* Task description
Transcribe every entry that follows, word for word, and omit the images.

# # #

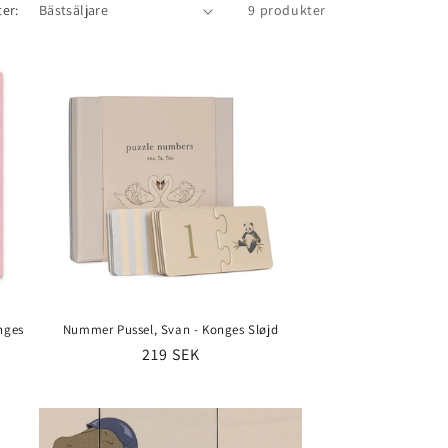
ter:
9 produkter
onges
Nummer Pussel, Svan - Konges Sløjd
Ordinarie
219 SEK
pris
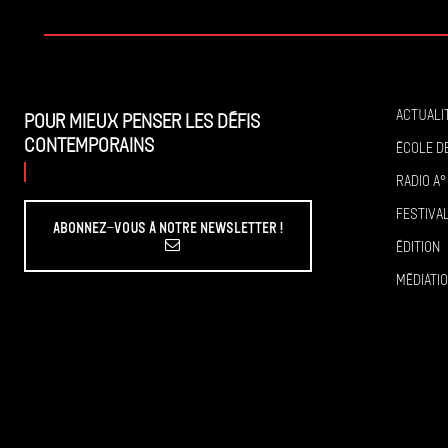
Actuali
Pour mieux penser les défis
contemporains
École de
Radio A°
Festiva
Abonnez-vous à Notre Newsletter !
Édition
Médiati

# # #

* Output for this task
ter:
9 produkter
onges
Nummer Pussel, Svan - Konges Sløjd
Ordinarie
219 SEK
pris
Actuali
Pour mieux penser les défis
contemporains
École de
Radio A°
Festiva
Abonnez-vous à Notre Newsletter !
Édition
Médiati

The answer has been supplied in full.